TEXT PROVIDED ::
**********
Back when I was doing S-100, my boss mentioned TRS-80 or something of the sort. I advised him to get involved “while computers were still understandable”.
But, as others have mentioned, the problem solving skills are portable.
When MS “invented” the GUI (they didn’t), we command-line folks referred to MS admins as “button pushers”, and I ran across many examples of where command lines worked where GUI tools failed (try partitioning a disk with that little cursor). I repartitioned many a disk on which my helper created overlapping partitions.
Now that we get answers “for everything” (we don’t) then people think like the (reputed) statement that "Everything that can be invented has been invented."
**********
LIST OF TASKS ::
1 – Reproduce the comment on early computing from "Back when I" up to and including "skills are portable.".
2 – Continue the comment on early computing, starting right after its final sentence.

Pictured people or hands with joints
**********
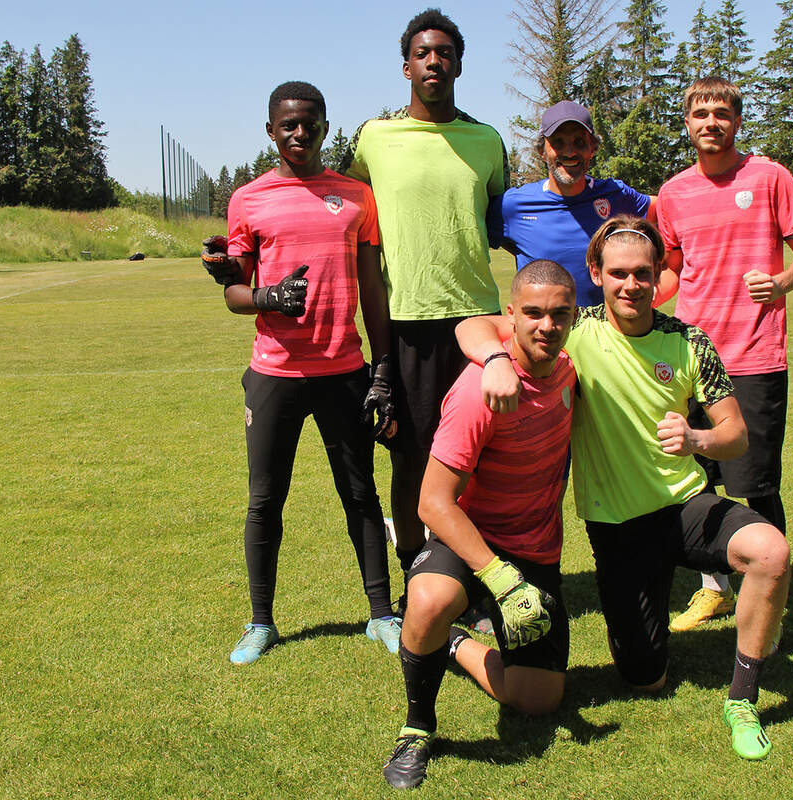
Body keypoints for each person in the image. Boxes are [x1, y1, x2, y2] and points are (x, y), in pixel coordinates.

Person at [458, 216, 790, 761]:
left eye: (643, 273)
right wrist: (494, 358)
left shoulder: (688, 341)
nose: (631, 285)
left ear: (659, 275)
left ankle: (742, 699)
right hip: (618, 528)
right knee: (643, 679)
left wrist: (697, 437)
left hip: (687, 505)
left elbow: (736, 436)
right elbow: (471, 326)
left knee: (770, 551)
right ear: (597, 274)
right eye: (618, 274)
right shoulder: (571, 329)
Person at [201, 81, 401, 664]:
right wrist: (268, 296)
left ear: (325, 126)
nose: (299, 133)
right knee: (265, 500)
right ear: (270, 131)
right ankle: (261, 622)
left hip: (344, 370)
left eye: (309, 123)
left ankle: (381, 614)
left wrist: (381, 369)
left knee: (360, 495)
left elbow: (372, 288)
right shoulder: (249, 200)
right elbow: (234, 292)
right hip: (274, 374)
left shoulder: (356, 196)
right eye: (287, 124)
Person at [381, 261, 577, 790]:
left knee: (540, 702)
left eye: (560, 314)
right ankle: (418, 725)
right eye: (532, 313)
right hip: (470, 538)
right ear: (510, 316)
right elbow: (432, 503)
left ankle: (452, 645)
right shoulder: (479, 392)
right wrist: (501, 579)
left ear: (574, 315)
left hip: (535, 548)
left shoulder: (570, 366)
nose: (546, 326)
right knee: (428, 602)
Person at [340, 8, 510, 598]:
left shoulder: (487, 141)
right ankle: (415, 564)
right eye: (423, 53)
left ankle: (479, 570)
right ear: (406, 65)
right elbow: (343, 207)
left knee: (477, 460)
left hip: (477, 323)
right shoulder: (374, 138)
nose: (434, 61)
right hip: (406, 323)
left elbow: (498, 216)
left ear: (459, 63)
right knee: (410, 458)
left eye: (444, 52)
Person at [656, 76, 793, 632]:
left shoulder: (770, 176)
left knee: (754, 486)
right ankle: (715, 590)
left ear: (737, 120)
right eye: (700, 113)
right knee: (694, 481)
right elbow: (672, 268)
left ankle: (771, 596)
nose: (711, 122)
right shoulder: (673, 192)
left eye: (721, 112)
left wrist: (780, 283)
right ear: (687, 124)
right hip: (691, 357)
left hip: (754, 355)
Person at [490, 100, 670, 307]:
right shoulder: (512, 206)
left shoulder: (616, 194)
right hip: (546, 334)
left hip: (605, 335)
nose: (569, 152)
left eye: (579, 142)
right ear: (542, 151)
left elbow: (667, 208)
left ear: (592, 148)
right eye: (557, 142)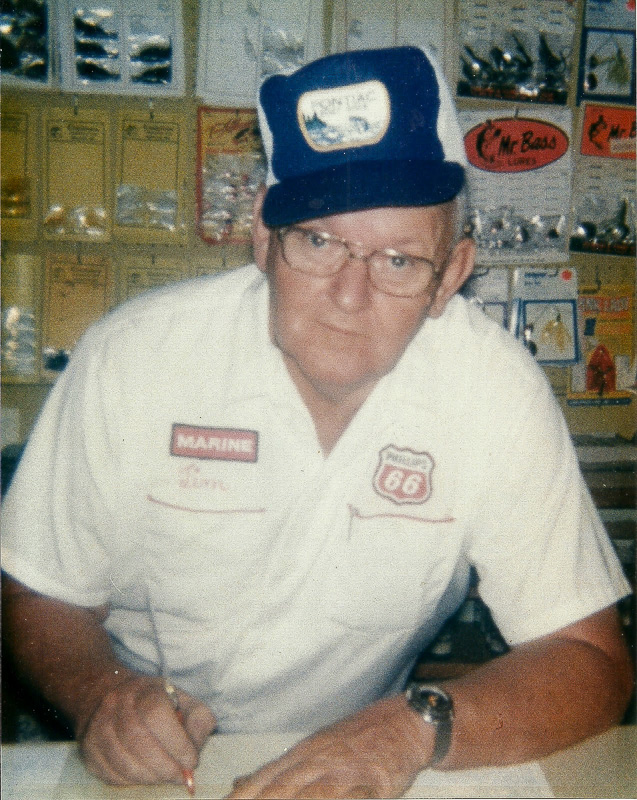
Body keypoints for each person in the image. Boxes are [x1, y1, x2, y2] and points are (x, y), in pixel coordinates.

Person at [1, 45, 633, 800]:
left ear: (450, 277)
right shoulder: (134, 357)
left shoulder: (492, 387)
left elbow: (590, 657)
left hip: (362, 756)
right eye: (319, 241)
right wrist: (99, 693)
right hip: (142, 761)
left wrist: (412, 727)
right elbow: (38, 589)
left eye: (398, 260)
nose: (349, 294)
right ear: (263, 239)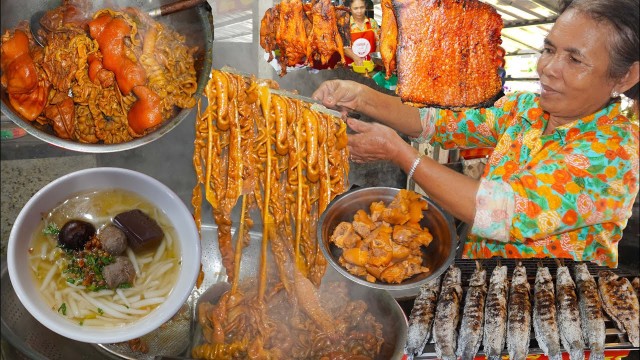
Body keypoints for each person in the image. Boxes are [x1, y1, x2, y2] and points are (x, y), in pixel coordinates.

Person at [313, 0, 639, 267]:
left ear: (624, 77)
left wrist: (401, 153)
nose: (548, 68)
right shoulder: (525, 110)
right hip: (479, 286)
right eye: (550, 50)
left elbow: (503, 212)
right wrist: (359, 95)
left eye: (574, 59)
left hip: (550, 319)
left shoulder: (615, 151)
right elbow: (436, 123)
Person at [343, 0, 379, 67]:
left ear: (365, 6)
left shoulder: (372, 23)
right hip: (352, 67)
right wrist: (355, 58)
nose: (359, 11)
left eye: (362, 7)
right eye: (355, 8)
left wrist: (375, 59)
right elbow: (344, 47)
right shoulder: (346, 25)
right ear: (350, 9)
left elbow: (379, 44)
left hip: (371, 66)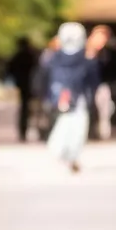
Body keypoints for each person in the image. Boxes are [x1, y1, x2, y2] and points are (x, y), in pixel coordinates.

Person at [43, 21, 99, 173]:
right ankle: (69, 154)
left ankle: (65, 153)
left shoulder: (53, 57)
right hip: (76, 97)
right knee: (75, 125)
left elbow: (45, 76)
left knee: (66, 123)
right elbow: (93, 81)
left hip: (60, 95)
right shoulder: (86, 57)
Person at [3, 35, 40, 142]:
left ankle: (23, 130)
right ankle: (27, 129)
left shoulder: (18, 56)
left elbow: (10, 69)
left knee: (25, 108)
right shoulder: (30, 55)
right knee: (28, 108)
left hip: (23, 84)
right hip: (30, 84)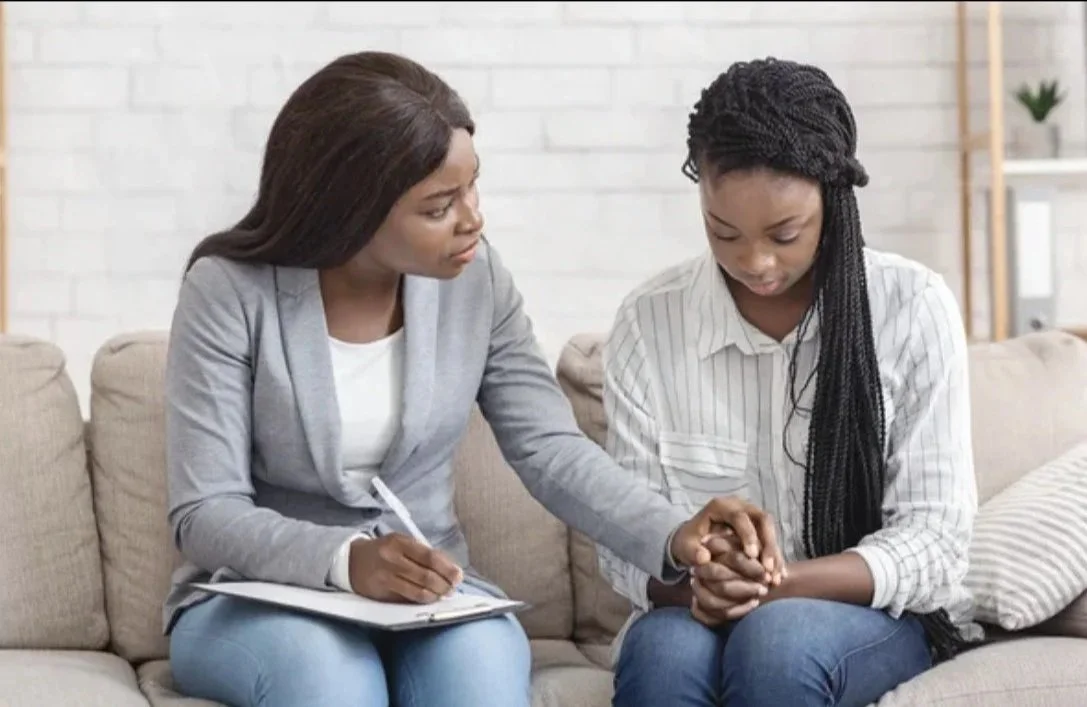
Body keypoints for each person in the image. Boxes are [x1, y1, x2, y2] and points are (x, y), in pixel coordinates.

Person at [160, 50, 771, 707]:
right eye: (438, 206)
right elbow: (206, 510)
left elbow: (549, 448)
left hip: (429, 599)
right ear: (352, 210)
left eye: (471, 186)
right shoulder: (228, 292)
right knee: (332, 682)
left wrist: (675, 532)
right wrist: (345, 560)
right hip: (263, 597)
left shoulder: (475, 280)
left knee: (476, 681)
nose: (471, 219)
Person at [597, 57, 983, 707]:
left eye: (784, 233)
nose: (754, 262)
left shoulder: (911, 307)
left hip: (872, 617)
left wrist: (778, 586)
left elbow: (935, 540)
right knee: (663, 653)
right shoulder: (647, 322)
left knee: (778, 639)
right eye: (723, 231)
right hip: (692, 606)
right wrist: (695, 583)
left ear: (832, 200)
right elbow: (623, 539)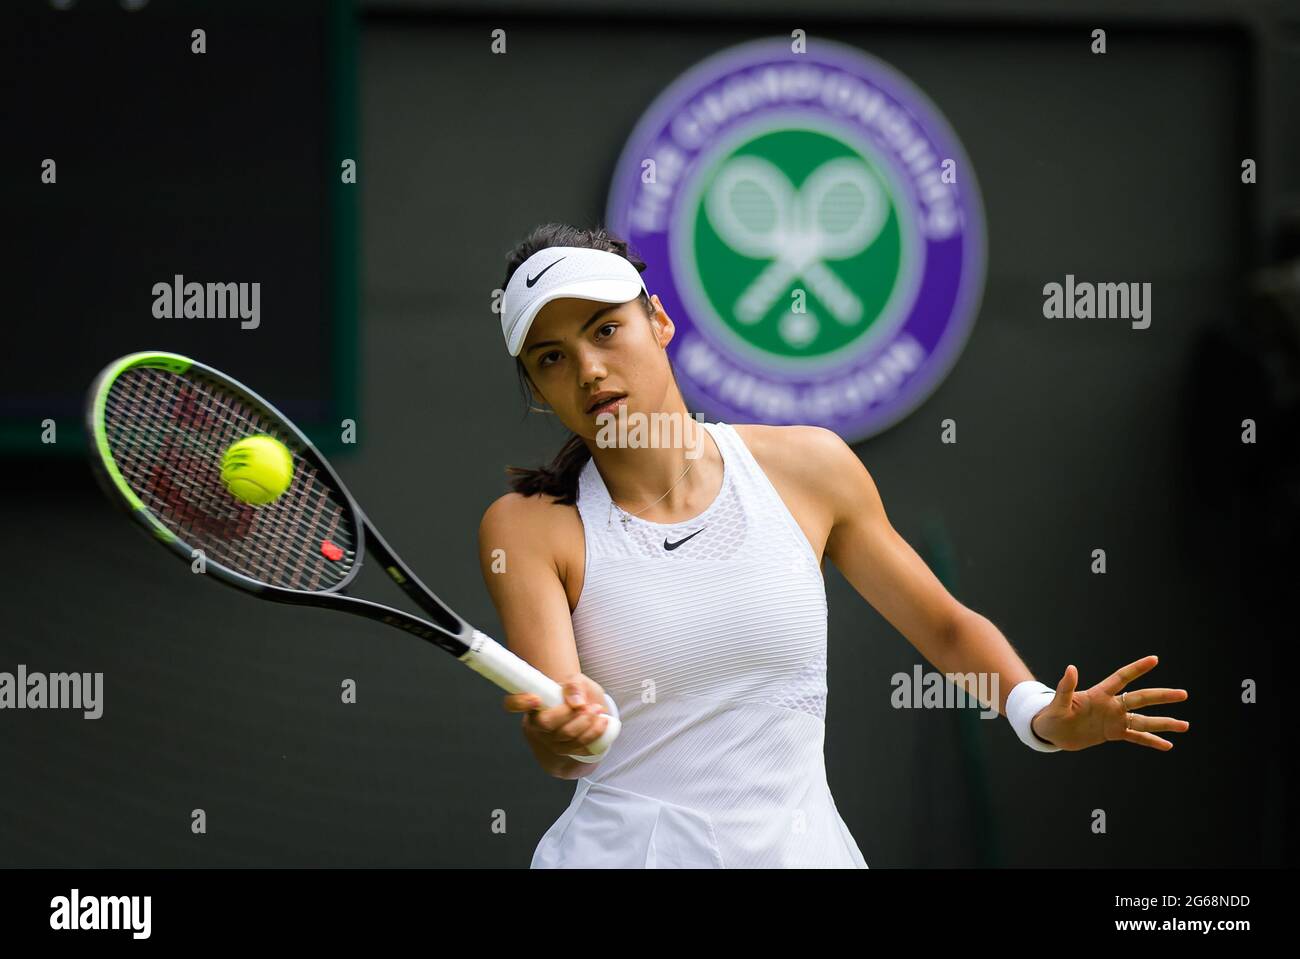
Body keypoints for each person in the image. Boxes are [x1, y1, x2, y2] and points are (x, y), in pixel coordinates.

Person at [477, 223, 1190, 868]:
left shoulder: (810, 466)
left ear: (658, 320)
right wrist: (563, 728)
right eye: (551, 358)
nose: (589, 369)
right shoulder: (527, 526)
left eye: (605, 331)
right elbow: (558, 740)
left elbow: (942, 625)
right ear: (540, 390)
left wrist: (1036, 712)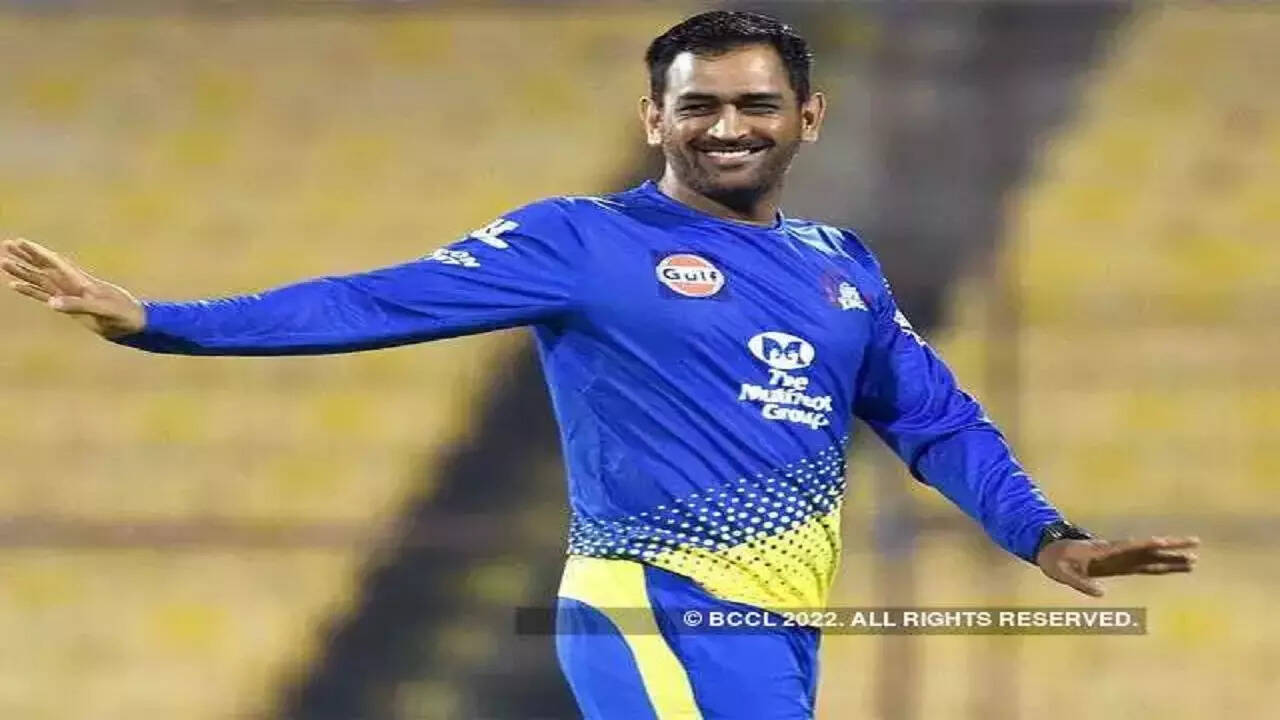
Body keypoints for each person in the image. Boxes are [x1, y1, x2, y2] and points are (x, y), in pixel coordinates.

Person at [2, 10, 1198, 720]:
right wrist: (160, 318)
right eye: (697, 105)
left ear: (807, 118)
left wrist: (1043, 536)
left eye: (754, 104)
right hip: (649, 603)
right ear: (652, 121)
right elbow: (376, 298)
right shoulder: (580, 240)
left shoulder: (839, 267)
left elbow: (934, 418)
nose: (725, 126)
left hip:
**********
RESPONSES ::
1 –
Back when I was doing S-100, my boss mentioned TRS-80 or something of the sort. I advised him to get involved “while computers were still understandable”.
But, as others have mentioned, the problem solving skills are portable.

2 –
You might explain, so that they don’t learn the hard way, that ChatGPT is “uncomfortable” in new pickles, the ones that are the most important to solve, and that videos aren’t as useful as static content when you need to refer to one particular point or points, and that the trillions of bits out there on the internet aren’t like a book (even an e-book) in terms of being coherent, connected and focused.
It’s like relying on your brain to piece things together, and to shoehorn chat results into the problem at hand, or the one coming at you like an 18-wheeler, when there are alternatives available.
But I’ll go back to the problem-solving aspect. If all you get are answers, you’ll never be able to solve a new problem, and things change.